Steven M. Reppert, MD, a University of Massachusetts Medical School Professor and Chair of Neurobiology, has said that the journey is driven by a complex molecular mechanism in a tiny cluster of cells in the butterfly brain.
Reppert's earlier research had stated that the butterflies use a time-compensated sun compass and daylight cues to help them navigate to the pine groves.
His studies have revealed that time compensation is provided by the butterfly's circadian clock, which allows the monarch to continually correct its flight direction to maintain a fixed flight bearing even as the sun moves across the sky.
Now, in the latest study, researchers have described the monarch butterfly circadian clock, and identified an entirely new clock gene. The new clock gene provides insight into the biology of the butterfly and its migration.
With the new study the researchers reveal that the circadian clock of the monarch uses a novel molecular mechanism, which has not been found in any other insect or mammal.

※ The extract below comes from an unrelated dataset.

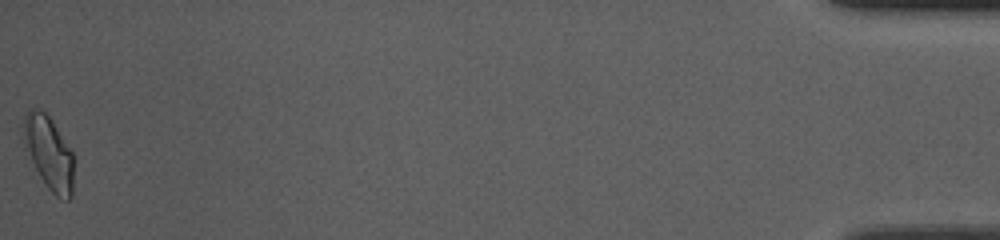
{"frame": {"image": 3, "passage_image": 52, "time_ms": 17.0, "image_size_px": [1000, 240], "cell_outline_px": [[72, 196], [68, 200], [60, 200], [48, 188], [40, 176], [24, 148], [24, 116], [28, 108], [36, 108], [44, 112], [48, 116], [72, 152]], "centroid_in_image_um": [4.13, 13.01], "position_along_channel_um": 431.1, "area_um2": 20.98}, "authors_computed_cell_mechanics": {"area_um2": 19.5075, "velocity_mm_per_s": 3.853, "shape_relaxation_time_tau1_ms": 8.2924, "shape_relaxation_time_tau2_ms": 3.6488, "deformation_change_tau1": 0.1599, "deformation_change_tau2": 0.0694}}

Through the study of fruitfly and mouse in a bid to understand the insect clock and the mammalian clock, scientists had described a clock mechanism that is essentially a loop where proteins are made and destroyed over a cycle, which takes approximately 24 hours to complete. Further, investigators identified those factors that work together to drive this process.
The researchers were interested in one of these factors, called CRY, a cryptochrome protein that was initially discovered in plants and was subsequently found in the fly and the mouse.
In the fly, CRY functions as a blue light photoreceptor, allowing light access to clock-containing cells enabling the resetting of the clock by the light-dark cycle. In the mouse, CRY does not function to absorb light.
Genetic studies revealed that the monarch had not only the fly-like CRY, but also another cryptochrome that further tests identified as a new clock molecule in the butterfly.
The scientists also found that the core components of the monarch clock resembled those of the mammalian clock. As in the mouse, CRY2 functions in the butterfly to maintain the feedback loop, while CRY1 still allows light to access the cells, as in the fly.
"This is a very interesting realignment of how one thinks about insect clock models. There was no reason to suspect that the butterfly clock would be different from that of Drosophila. That it is different has already told us something about how circadian clocks have evolved. What we have in the butterfly is an astounding clock mechanism, one that is more similar to our own circadian clock and less similar to the clock of the fly! The presence and function of two distinct CRYs suggest that the monarch's is an ancestral clock; a clock that, over the course of evolution, has changed differently in other insects and mammals," Reppert said.
The study "Cryptochromes Define a Novel Circadian Clock Mechanism in Monarch Butterflies That May Underlie Sun Compass Navigation" is published in PLoS Biology.